▶ [DATA PROVIDED]:
.....

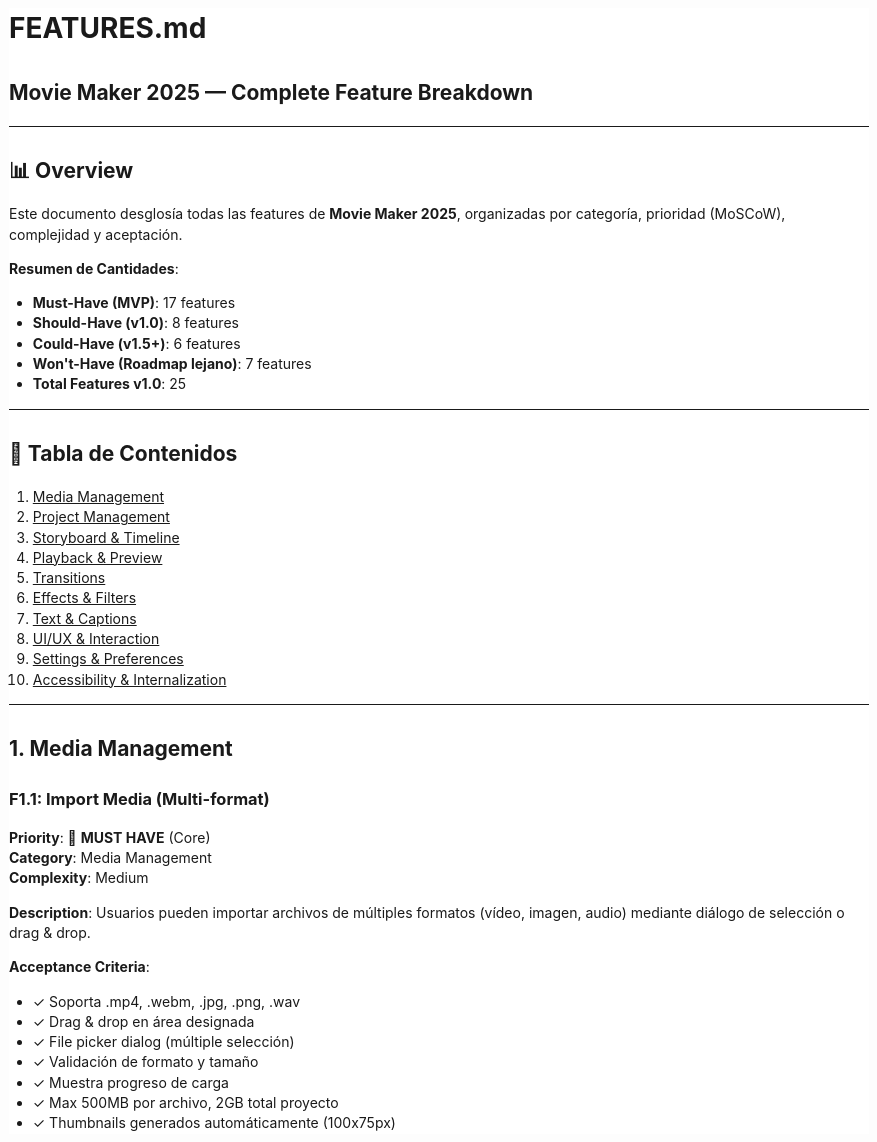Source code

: # FEATURES.md
## Movie Maker 2025 — Complete Feature Breakdown

---

## 📊 Overview

Este documento desglosía todas las features de **Movie Maker 2025**, organizadas por categoría, prioridad (MoSCoW), complejidad y aceptación.

**Resumen de Cantidades**:
- **Must-Have (MVP)**: 17 features
- **Should-Have (v1.0)**: 8 features
- **Could-Have (v1.5+)**: 6 features
- **Won't-Have (Roadmap lejano)**: 7 features
- **Total Features v1.0**: 25

---

## 📑 Tabla de Contenidos

1. [Media Management](#1-media-management)
2. [Project Management](#2-project-management)
3. [Storyboard & Timeline](#3-storyboard--timeline)
4. [Playback & Preview](#4-playback--preview)
5. [Transitions](#5-transitions)
6. [Effects & Filters](#6-effects--filters)
7. [Text & Captions](#7-text--captions)
8. [UI/UX & Interaction](#8-uiux--interaction)
9. [Settings & Preferences](#9-settings--preferences)
10. [Accessibility & Internalization](#10-accessibility--internationalization)

---

## 1. Media Management

### F1.1: Import Media (Multi-format)
**Priority**: 🔴 **MUST HAVE** (Core)  
**Category**: Media Management  
**Complexity**: Medium  

**Description**:
Usuarios pueden importar archivos de múltiples formatos (vídeo, imagen, audio) mediante diálogo de selección o drag & drop.

**Acceptance Criteria**:
- ✓ Soporta .mp4, .webm, .jpg, .png, .wav
- ✓ Drag & drop en área designada
- ✓ File picker dialog (múltiple selección)
- ✓ Validación de formato y tamaño
- ✓ Muestra progreso de carga
- ✓ Max 500MB por archivo, 2GB total proyecto
- ✓ Thumbnails generados automáticamente (100x75px)
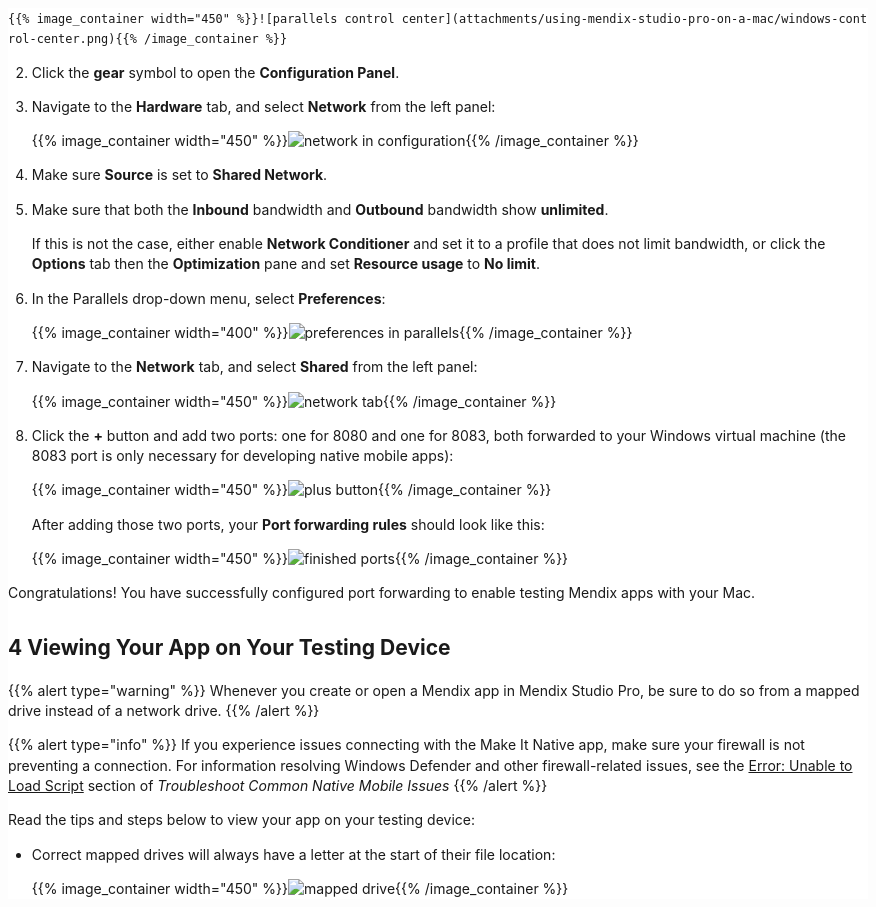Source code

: 	{{% image_container width="450" %}}![parallels control center](attachments/using-mendix-studio-pro-on-a-mac/windows-control-center.png){{% /image_container %}}

2. Click the **gear** symbol to open the **Configuration Panel**.
3.  Navigate to the **Hardware** tab, and select **Network** from the left panel:

	{{% image_container width="450" %}}![network in configuration](attachments/using-mendix-studio-pro-on-a-mac/windows-configuration.png){{% /image_container %}}

4. Make sure **Source** is set to **Shared Network**.
5. Make sure that both the **Inbound** bandwidth and **Outbound** bandwidth show **unlimited**.

	If this is not the case, either enable **Network Conditioner** and set it to a profile that does not limit bandwidth, or click the **Options** tab then the **Optimization** pane and set **Resource usage** to **No limit**.
6.  In the Parallels drop-down menu, select **Preferences**:

	{{% image_container width="400" %}}![preferences in parallels](attachments/using-mendix-studio-pro-on-a-mac/preferences-dropdown.png){{% /image_container %}}

7.  Navigate to the **Network** tab, and select **Shared** from the left panel:

	{{% image_container width="450" %}}![network tab](attachments/using-mendix-studio-pro-on-a-mac/parallels-preferences-no-ports.png){{% /image_container %}}

8.  Click the **+** button and add two ports: one for 8080 and one for 8083, both forwarded to your Windows virtual machine (the 8083 port is only necessary for developing native mobile apps):

	{{% image_container width="450" %}}![plus button](attachments/using-mendix-studio-pro-on-a-mac/port-setup.png){{% /image_container %}}

	After adding those two ports, your **Port forwarding rules** should look like this:

	{{% image_container width="450" %}}![finished ports](attachments/using-mendix-studio-pro-on-a-mac/parallels-preferences-ports.png){{% /image_container %}}

Congratulations! You have successfully configured port forwarding to enable testing Mendix apps with your Mac. 

## 4 Viewing Your App on Your Testing Device

{{% alert type="warning" %}}
Whenever you create or open a Mendix app in Mendix Studio Pro, be sure to do so from a mapped drive instead of a network drive.
{{% /alert %}}

{{% alert type="info" %}}
If you experience issues connecting with the Make It Native app, make sure your firewall is not preventing a connection. For information resolving Windows Defender and other firewall-related issues, see the [Error: Unable to Load Script](/howto/mobile/common-issues#unable-load-script) section of *Troubleshoot Common Native Mobile Issues*
{{% /alert %}}

Read the tips and steps below to view your app on your testing device:

* Correct mapped drives will always have a letter at the start of their file location:

	{{% image_container width="450" %}}![mapped drive](attachments/using-mendix-studio-pro-on-a-mac/mapped-drive.png){{% /image_container %}}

.....

▶ [TASK OBJECTIVE]: What should be set down is every line from the opening of the records through the line that contains "- **Must-Have (MVP)**: 17 features", exactly, with pictures left out.

▶ [OUTPUT FOR THIS TASK]:
Source code

: # FEATURES.md
## Movie Maker 2025 — Complete Feature Breakdown

---

## 📊 Overview

Este documento desglosía todas las features de **Movie Maker 2025**, organizadas por categoría, prioridad (MoSCoW), complejidad y aceptación.

**Resumen de Cantidades**:
- **Must-Have (MVP)**: 17 features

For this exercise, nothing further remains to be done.